Today, what we mostly do is emulate deterministic networks over packet-switched networks. This design allows traffic that does well in a packet-switched environment to run perfectly fine, and traffic that likes “some” deterministic properties, like voice, to work fine with a little effort on the part of the network designer and operator. Building something with all the properties of a genuinely deterministic network on top of a packet-switched network, however, is difficult.
To get there, you need a few things. First, you need some way to strictly control/steer flows, so the mix of packet and deterministic traffic is going allow you to meet deterministic requirements on every link through the network. Second, you need some excellent QoS mechanism that knows how to provide deterministic results while mixing in packet-switched traffic “underneath.” Third, you need to overprovision enough to take up any “slack” and variability, as well as to account for queuing and clock on/clock off delays through switching devices.

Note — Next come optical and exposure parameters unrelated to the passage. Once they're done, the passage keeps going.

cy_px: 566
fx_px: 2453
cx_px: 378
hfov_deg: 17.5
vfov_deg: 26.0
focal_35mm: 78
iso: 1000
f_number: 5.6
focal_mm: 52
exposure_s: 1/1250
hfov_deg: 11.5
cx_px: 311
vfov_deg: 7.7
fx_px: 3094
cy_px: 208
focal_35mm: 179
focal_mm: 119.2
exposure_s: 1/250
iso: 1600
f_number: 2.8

The truth is we can come pretty close—witness the ability of IP networks to carry video streaming and what looks like traditional voice today. Can it get better? I’m confident we can build systems that are ever closer to emulating a truly deterministic network on top of a packet-switched network—so long as we mind the tradeoffs and are willing to throw capacity and hardware at the problem.

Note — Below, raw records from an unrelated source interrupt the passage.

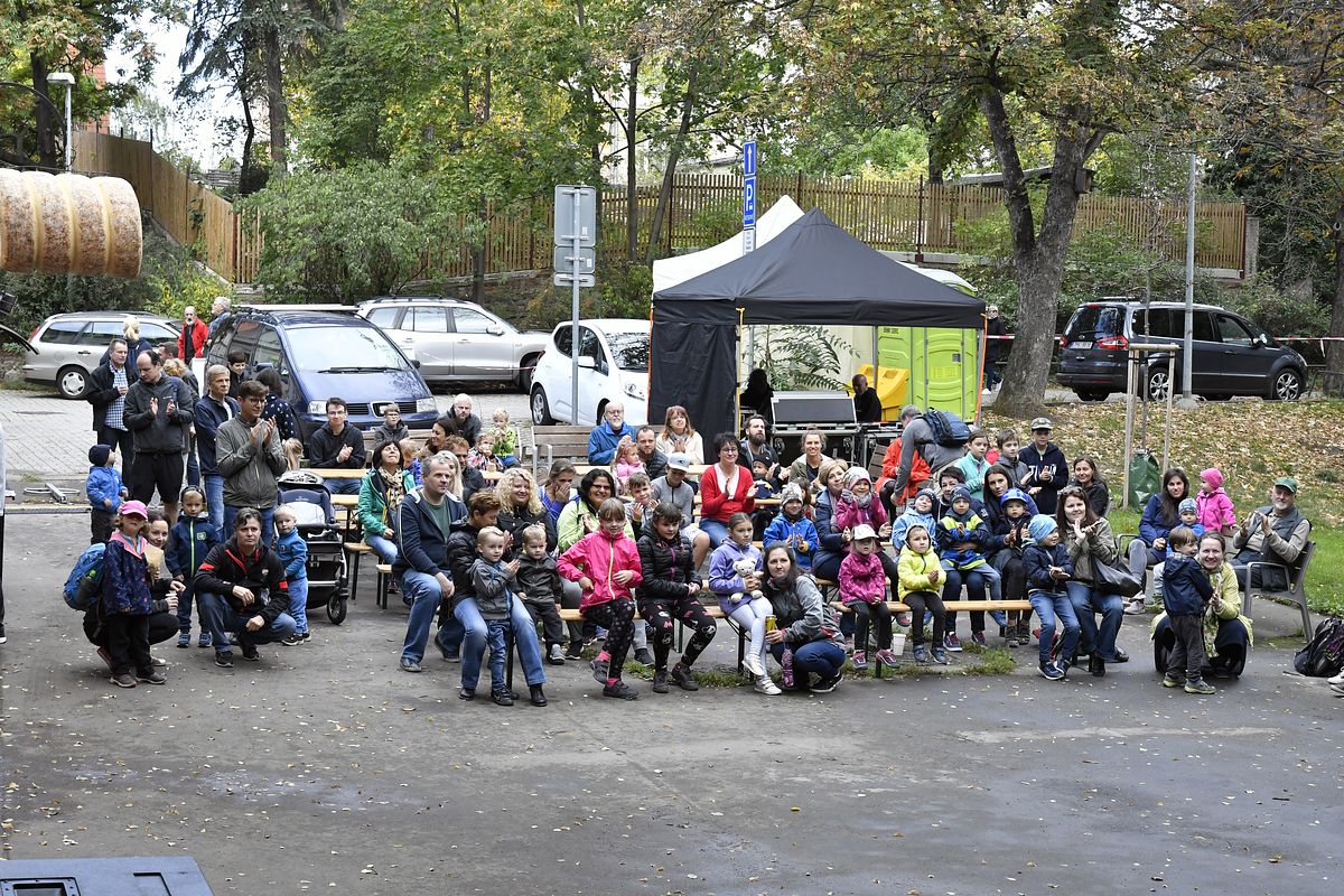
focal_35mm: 57
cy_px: 448
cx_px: 672
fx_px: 2128
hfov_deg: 35.1
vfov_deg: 23.8
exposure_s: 1/640
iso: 1600
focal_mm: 38
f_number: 6.3
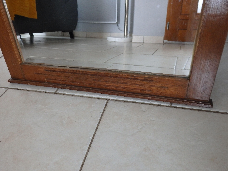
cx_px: 114
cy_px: 86
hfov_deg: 65.3
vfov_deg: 51.4
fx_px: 178
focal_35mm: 27
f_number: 3.2
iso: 320
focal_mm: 5
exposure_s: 1/30
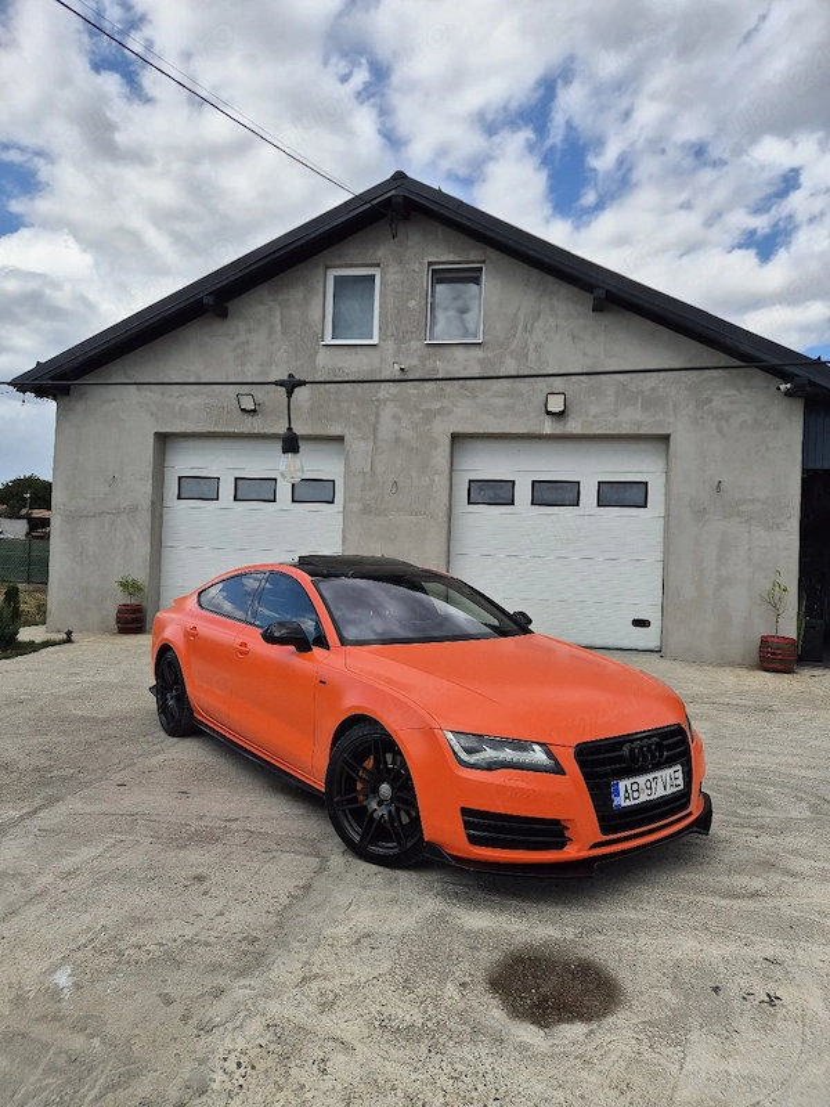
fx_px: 735
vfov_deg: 73.9
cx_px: 415
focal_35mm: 23
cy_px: 554
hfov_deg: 58.9
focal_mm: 5.4
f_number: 1.8
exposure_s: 1/2500
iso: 25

Can we ever truly emulate packet-switched networks on top of deterministic networks? I don’t see how. It’s not just that we’ve tried and failed; it’s that the math just doesn’t ever seem to “work right” in some way or another.
So while the “new IP” proposal brings up an interesting problem—future applications may need more deterministic networking profiles—it doesn’t explain why we should believe either building a completely parallel deterministic network or trying to flip the stack to emulate a packet-switched network on top of a deterministic network, makes more sense than what we are doing today.
Looking at this from a problem/solution perspective helps clarify the situation, and produce a conclusion about which path is best, without even getting into specific protocols or implementations. Really understanding the problem you are trying to solve, even at an abstract level, and then working through all the possible solutions, even ones that might not have been invented yet (although I can promise you then have been invented), can help you get your mind around the engineering possibilities.
It is probably not how you’re accustomed to looking at network design, protocol selection, etc. But it’s one you should start using.